Degree System

Degree System

(religion, spiritualism, and occult)

In some Witchcraft traditions, one is either an initiated Witch or one is not (example: Seax-Wica). Other traditions maintain a system of degrees of advancement to show the development stages of the Witch after initiation (example: Gardnerian).

Usually, after an extended introductory learning period, new witches are initiated into the First Degree (although some have an earlier initiation into the neophyte stage even before the First Degree). There they remain for at least "a year and a day," the traditional waiting period. During that time they are taught various disciplines, such as ritual, divination, herbology, and astrology. When the coven elders feel the new witches are ready, they will be taken to the Second Degree.
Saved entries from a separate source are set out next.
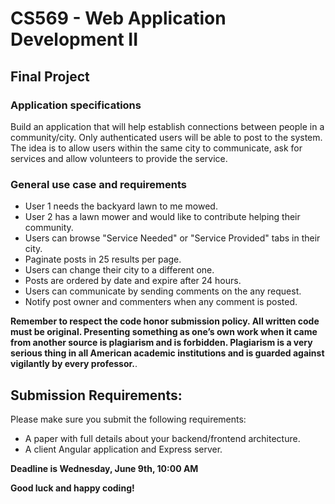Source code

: # CS569 - Web Application Development II
## Final Project 
### Application specifications 
Build an application that will help establish connections between people in a community/city. Only authenticated users will be able to post to the system. The idea is to allow users within the same city to communicate, ask for services and allow volunteers to provide the service.
### General use case and requirements
* User 1 needs the backyard lawn to me mowed.
* User 2 has a lawn mower and would like to contribute helping their community.
* Users can browse "Service Needed" or "Service Provided" tabs in their city. 
* Paginate posts in 25 results per page.
* Users can change their city to a different one.
* Posts are ordered by date and expire after 24 hours.
* Users can communicate by sending comments on the any request. 
* Notify post owner and commenters when any comment is posted.
      
**Remember to respect the code honor submission policy. All written code must be original. Presenting something as one’s own work when it came from another source is plagiarism and is forbidden. Plagiarism is a very serious thing in all American academic institutions and is guarded against vigilantly by every professor.**.   
  
## Submission Requirements:
Please make sure you submit the following requirements:  
* A paper with full details about your backend/frontend architecture.
* A client Angular application and Express server.

**Deadline is Wednesday, June 9th, 10:00 AM** 
  
**Good luck and happy coding!**
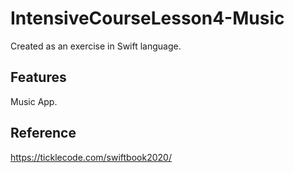 # IntensiveCourseLesson4-Music
Created as an exercise in Swift language.


## Features
Music App.
 
 
## Reference
https://ticklecode.com/swiftbook2020/
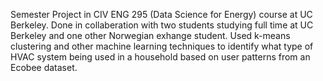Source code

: Semester Project in CIV ENG 295 (Data Science for Energy) course at UC Berkeley. Done in collaberation with two students studying full time at UC Berkeley and one other Norwegian exhange student.
Used k-means clustering and other machine learning techniques to identify what type of HVAC system being used in a household based on user patterns from an Ecobee dataset.

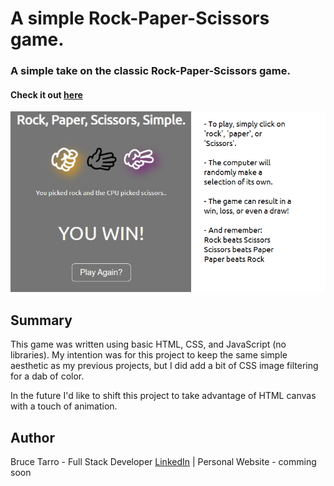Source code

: # A simple Rock-Paper-Scissors game.

 ### A simple take on the classic Rock-Paper-Scissors game.

#### Check it out [here](https://btarro.github.io/rock-paper-scissors)

 ![](images/rps.png)

## Summary
This game was written using basic HTML, CSS, and JavaScript (no libraries). My intention was for this project to keep the same simple aesthetic as my previous projects, but I did add a bit of CSS image filtering for a dab of color. 

In the future I'd like to shift this project to take advantage of HTML canvas with a touch of animation.

## Author
Bruce Tarro - Full Stack Developer [LinkedIn](https://www.linkedin.com/in/bruce-tarro/) | Personal Website - comming soon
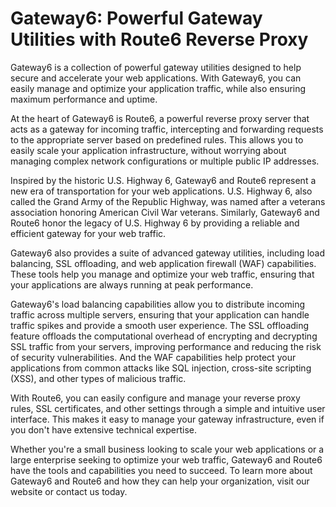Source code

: # Gateway6: Powerful Gateway Utilities with Route6 Reverse Proxy

Gateway6 is a collection of powerful gateway utilities designed to help secure and accelerate your web applications. With Gateway6, you can easily manage and optimize your application traffic, while also ensuring maximum performance and uptime.

At the heart of Gateway6 is Route6, a powerful reverse proxy server that acts as a gateway for incoming traffic, intercepting and forwarding requests to the appropriate server based on predefined rules. This allows you to easily scale your application infrastructure, without worrying about managing complex network configurations or multiple public IP addresses.

Inspired by the historic U.S. Highway 6, Gateway6 and Route6 represent a new era of transportation for your web applications. U.S. Highway 6, also called the Grand Army of the Republic Highway, was named after a veterans association honoring American Civil War veterans. Similarly, Gateway6 and Route6 honor the legacy of U.S. Highway 6 by providing a reliable and efficient gateway for your web traffic.

Gateway6 also provides a suite of advanced gateway utilities, including load balancing, SSL offloading, and web application firewall (WAF) capabilities. These tools help you manage and optimize your web traffic, ensuring that your applications are always running at peak performance.

Gateway6's load balancing capabilities allow you to distribute incoming traffic across multiple servers, ensuring that your application can handle traffic spikes and provide a smooth user experience. The SSL offloading feature offloads the computational overhead of encrypting and decrypting SSL traffic from your servers, improving performance and reducing the risk of security vulnerabilities. And the WAF capabilities help protect your applications from common attacks like SQL injection, cross-site scripting (XSS), and other types of malicious traffic.

With Route6, you can easily configure and manage your reverse proxy rules, SSL certificates, and other settings through a simple and intuitive user interface. This makes it easy to manage your gateway infrastructure, even if you don't have extensive technical expertise.

Whether you're a small business looking to scale your web applications or a large enterprise seeking to optimize your web traffic, Gateway6 and Route6 have the tools and capabilities you need to succeed. To learn more about Gateway6 and Route6 and how they can help your organization, visit our website or contact us today.
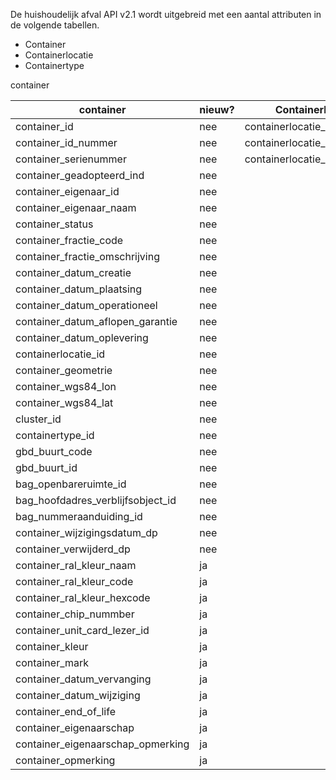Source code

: De huishoudelijk afval API v2.1 wordt uitgebreid met een aantal attributen in de volgende tabellen.
- Container
- Containerlocatie
- Containertype

container

| container                 | nieuw?   | Containerlocatie | nieuwe? | Containertype | nieuw? |
|------------------------|----------------|----------------|--------------|-------------|--------------| 
|container_id            |   nee |containerlocatie_id         |nee  |             |             |              |   
|container_id_nummer    |       nee   |containerlocatie_serienummer | nee |  |       |                         
|container_serienummer  | nee    |containerlocatie_status| nee|              |             |              |                 
|container_geadopteerd_ind  | nee |        |                |              |             |              |  
|container_eigenaar_id  | nee     |        |                |              |             |              |  
container_eigenaar_naam  | nee   |        |                |              |             |              |  
container_status  | nee          |        |                |              |             |              |  
container_fractie_code  | nee    |        |                |              |             |              |  
container_fractie_omschrijving|nee|        |                |              |             |              |  
container_datum_creatie  | nee   |        |                |              |             |              |  
container_datum_plaatsing  | nee |        |                |              |             |              |  
container_datum_operationeel  | nee   |        |                |              |             |              |  
container_datum_aflopen_garantie  | nee   |        |                |              |             |              |  
container_datum_oplevering  | nee|        |                |              |             |              |  
containerlocatie_id  | nee       |        |                |              |             |              |  
container_geometrie  | nee       |        |                |              |             |              |  
container_wgs84_lon  | nee       |        |                |              |             |              |  
container_wgs84_lat  | nee       |        |                |              |             |              |  
cluster_id  | nee                |        |                |              |             |              |  
containertype_id  | nee          |        |                |              |             |              |  
gbd_buurt_code  | nee            |        |                |              |             |              |  
gbd_buurt_id  | nee              |        |                |              |             |              |  
bag_openbareruimte_id  | nee     |        |                |              |             |              |  
bag_hoofdadres_verblijfsobject_id  | nee   |        |                |              |             |              |  
bag_nummeraanduiding_id  | nee   |        |                |              |             |              |  
container_wijzigingsdatum_dp|nee |        |                |              |             |              |  
container_verwijderd_dp  | nee   |        |                |              |             |              |  
container_ral_kleur_naam  | ja   |        |                |              |             |              |  
container_ral_kleur_code  | ja   |        |                |              |             |              |  
container_ral_kleur_hexcode  |ja |        |                |              |             |              |  
container_chip_nummber  | ja   |
container_unit_card_lezer_id |ja |        |                |              |             |              |  
container_kleur  | ja                    |                |              |             |              |  |
container_mark  | ja             |        |                |              |             |              |  
container_datum_vervanging  | ja |        |                |              |             |              |  
container_datum_wijziging  | ja  |        |                |              |             |              |  
container_end_of_life  | ja      |        |                |              |             |              |  
container_eigenaarschap  | ja    |        |                |              |             |              |  
container_eigenaarschap_opmerking  | ja   |        |                |              |             |              |  
container_opmerking  | ja        |        |                |              |             |              |  
     

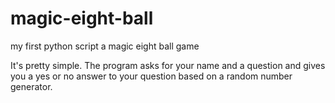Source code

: # magic-eight-ball
my first python script a magic eight ball game

It's pretty simple.  The program asks for your name and a question and gives you 
a yes or no answer to your question based on a random number generator.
Again they must stay there for at least a year and a day and, again, there is a learning process. Eventually they will be taken to the Third Degree, which, in most traditions, is the highest.

A Third Degree Witch may initiate others and may also break away and form a new coven, separate from the "mother coven" (see Queen of the Sabbat), if they so desire. All Witches are known as Priests/Priestesses. A Third Degree Witch is a High Priest/Priestess. It is also from the Third Degrees that the Elders are chosen.

There are pros and cons for a degree system. It can be useful to know the probable knowledge of a Witch by the degree he or she holds. It can also be an incentive for the Witch to know that he or she can advance (although there are many who are happy just to belong, with no desire for advancement and its attendant responsibility). Perhaps the biggest argument against the degree system is the potential for ego— a problem encountered not only in the Craft, of course, but in many walks of life.